▶ **Supplied text**:
- Opening Delimiter -
"""
Demonstrate decorators
From Jon Jacky's Intro to Python course:
    http://staff.washington.edu/jon/python-course/
"""


# define a function *in a function* and return that function
def addn(n):
    def adder(i):
        return i + n
    return adder

add2 = addn(2)
print add2(1)
add3 = addn(3)
print add3(1)

# pass a function as an argument, use that to define the function you return

def odd(i):
    return i % 2

def even(i):
    return not odd(i)

def sieve(f):
    def siever(s):
        return [x for x in s if f(x)]
    return siever

s = [1, 2, 3, 4]
print "s:", s
oddsieve = sieve(odd)
print "oddsieve(s):", oddsieve(s)

evensieve = sieve(even)
print "evensieve(s):", evensieve(s)

# The decorator operator @ abbreviates the preceding pattern
# @f; def g  means g = f(g)

@sieve
def osieve(i):
    return i % 2

@sieve
def esieve(i):
    return not (i % 2)

print "osieve(s):", osieve(s)
print "esieve(s):", esieve(s)




# You can also use a class as a decorator
# because classes and objects are callable (via __init__ and __call__)

class Memoize:
    """
    memoize decorator from avinash.vora
    http://avinashv.net/2008/04/python-decorators-syntactic-sugar/
    """
- Closing Delimiter -
▶ **Work order 1**:
Check each statement against the decorator script above and answer yes or no, quoting the words of the script that decide it.
(a) The script credits Jon Jacky's Intro to Python course.
(b) The script says a class cannot serve as a decorator.
(c) The script's comment describes the decorator operator @ as an abbreviation of the preceding pattern.
▶ **Work order 2**: Translate this sentence from the decorator script into Spanish: "You can also use a class as a decorator because classes and objects are callable (via __init__ and __call__)".
▶ **Work order 3**:
Answer from the decorator script:
(a) What web address is given for the Intro to Python course?
(b) What list is assigned to s?
(c) Who is credited with the memoize decorator?

▶ **Data excerpt**:
- Opening Delimiter -
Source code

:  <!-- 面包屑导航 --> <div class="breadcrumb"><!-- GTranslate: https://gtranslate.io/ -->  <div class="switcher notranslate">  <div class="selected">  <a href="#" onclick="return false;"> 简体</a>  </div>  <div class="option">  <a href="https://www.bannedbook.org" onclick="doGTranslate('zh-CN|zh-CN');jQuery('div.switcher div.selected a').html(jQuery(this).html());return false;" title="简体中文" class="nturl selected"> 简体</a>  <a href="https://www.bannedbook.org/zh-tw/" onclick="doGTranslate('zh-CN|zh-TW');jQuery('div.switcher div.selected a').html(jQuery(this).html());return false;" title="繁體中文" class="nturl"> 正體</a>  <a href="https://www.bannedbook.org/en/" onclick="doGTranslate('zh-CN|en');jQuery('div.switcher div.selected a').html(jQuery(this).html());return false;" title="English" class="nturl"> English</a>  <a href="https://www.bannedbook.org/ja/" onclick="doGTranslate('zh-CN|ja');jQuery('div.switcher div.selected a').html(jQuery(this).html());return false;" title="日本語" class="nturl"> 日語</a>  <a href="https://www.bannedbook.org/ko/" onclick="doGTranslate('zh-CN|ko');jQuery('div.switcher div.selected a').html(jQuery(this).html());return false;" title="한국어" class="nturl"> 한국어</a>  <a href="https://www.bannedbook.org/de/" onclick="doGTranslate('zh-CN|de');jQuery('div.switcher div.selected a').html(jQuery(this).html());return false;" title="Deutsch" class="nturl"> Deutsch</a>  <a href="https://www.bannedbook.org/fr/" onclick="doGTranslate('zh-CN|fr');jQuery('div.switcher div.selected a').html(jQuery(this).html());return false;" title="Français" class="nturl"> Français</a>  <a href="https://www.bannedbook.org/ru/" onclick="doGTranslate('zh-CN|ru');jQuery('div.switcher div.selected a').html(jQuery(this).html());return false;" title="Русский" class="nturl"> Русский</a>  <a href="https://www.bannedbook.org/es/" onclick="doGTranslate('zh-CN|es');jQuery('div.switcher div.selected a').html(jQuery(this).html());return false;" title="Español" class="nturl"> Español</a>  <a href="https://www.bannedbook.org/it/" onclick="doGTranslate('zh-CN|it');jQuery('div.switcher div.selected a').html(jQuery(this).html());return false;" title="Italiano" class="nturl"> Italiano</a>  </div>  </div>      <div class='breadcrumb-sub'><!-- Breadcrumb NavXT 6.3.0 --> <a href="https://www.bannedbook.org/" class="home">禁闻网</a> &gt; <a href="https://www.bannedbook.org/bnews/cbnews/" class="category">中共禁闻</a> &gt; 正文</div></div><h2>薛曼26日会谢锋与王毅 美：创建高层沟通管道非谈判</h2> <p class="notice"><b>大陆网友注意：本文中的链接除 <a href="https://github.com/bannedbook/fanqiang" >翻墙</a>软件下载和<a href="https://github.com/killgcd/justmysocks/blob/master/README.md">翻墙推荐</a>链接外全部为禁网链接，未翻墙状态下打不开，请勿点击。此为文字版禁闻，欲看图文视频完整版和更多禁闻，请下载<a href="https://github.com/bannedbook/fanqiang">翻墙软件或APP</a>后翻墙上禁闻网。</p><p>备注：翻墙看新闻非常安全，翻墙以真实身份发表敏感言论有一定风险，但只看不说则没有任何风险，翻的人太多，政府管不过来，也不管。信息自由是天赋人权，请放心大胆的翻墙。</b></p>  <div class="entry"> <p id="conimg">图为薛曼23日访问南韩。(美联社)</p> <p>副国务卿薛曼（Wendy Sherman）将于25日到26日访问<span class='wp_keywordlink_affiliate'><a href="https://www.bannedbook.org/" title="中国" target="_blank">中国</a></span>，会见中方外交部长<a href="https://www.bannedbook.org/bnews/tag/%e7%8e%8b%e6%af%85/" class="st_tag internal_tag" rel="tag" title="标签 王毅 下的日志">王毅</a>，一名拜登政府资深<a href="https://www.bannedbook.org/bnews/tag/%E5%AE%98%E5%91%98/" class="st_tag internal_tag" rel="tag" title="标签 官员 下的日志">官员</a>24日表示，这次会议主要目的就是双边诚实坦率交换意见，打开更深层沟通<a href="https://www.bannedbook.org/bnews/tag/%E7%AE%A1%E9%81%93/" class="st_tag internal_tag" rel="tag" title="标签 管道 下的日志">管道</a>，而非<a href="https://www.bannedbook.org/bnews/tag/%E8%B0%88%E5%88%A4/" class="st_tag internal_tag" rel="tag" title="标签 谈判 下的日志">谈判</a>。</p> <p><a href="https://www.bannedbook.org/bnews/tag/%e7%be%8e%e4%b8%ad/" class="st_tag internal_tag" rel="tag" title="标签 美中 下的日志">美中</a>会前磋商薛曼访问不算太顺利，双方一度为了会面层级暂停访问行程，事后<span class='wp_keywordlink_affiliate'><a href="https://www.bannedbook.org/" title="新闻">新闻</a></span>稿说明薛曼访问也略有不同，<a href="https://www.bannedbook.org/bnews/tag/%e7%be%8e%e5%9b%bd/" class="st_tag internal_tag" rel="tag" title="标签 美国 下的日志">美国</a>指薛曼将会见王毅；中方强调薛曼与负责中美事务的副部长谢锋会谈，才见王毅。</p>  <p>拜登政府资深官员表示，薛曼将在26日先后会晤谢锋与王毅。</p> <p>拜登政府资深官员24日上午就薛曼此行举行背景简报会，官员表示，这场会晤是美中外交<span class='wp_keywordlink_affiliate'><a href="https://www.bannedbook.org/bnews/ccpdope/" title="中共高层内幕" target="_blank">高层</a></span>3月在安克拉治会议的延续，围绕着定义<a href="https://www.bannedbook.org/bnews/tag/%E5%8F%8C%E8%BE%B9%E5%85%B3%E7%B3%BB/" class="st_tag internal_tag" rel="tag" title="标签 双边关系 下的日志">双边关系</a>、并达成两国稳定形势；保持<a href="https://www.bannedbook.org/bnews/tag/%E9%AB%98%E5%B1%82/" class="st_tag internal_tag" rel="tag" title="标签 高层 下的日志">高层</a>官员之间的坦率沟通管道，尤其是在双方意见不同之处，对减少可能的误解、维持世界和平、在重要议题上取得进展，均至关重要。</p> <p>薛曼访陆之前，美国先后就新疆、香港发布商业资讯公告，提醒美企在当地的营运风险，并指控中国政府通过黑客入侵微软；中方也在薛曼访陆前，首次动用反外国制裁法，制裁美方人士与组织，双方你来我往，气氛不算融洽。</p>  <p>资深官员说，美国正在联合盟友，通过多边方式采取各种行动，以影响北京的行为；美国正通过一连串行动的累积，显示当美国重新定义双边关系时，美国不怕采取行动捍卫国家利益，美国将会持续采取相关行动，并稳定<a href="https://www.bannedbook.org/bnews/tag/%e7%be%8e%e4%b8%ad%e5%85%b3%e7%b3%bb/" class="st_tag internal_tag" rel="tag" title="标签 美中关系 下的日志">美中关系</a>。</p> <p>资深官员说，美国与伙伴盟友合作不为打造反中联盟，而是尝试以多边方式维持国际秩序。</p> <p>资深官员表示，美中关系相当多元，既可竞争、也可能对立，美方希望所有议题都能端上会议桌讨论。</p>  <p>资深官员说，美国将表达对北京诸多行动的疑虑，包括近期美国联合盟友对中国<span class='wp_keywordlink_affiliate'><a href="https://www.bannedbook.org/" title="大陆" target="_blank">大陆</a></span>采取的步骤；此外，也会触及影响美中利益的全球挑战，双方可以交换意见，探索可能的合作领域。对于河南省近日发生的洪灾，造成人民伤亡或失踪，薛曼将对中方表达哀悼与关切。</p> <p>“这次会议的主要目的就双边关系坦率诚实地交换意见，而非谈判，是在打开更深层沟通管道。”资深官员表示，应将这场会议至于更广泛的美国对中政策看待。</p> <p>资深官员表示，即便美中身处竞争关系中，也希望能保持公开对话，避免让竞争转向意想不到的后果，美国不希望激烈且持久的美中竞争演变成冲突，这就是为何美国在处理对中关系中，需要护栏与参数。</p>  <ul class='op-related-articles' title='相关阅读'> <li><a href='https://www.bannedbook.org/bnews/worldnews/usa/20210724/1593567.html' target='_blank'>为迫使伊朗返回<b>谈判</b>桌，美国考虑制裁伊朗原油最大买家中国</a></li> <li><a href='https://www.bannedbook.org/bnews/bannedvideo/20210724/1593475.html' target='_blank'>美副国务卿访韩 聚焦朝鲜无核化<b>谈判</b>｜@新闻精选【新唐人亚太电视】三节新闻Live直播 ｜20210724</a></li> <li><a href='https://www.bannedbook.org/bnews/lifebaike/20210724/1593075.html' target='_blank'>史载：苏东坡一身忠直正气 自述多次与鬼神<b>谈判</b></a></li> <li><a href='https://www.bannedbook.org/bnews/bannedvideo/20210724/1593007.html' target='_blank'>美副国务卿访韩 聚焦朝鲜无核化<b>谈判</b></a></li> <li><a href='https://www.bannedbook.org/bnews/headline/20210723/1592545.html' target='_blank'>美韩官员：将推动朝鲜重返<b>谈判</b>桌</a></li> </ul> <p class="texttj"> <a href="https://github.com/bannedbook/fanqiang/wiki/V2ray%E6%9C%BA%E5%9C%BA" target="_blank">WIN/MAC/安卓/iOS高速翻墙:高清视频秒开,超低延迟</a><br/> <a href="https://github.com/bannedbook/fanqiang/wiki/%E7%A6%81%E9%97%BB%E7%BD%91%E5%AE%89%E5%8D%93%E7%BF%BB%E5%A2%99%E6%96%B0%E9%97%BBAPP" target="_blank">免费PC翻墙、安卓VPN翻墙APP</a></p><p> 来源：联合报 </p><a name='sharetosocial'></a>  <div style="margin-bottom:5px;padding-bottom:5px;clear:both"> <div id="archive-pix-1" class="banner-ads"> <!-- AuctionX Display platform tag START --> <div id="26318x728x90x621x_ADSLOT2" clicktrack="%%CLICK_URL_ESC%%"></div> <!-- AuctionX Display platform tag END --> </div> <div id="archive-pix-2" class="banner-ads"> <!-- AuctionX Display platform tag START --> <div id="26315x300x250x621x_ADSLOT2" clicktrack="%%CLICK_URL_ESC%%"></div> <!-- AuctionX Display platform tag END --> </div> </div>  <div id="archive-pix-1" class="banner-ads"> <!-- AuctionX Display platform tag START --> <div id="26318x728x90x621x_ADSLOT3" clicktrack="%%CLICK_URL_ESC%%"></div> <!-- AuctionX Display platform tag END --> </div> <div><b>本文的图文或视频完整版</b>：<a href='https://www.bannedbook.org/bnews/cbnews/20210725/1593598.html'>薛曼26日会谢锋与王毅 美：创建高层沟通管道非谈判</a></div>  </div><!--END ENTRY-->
- Closing Delimiter -
▶ **Answer box 1**:
(a) Yes: "From Jon Jacky's Intro to Python course:"
(b) No: "You can also use a class as a decorator"
(c) Yes: "The decorator operator @ abbreviates the preceding pattern"

▶ **Answer box 2**: También se puede usar una clase como decorador porque las clases y los objetos son invocables (mediante __init__ y __call__).

▶ **Answer box 3**:
(a) http://staff.washington.edu/jon/python-course/
(b) [1, 2, 3, 4]
(c) avinash.vora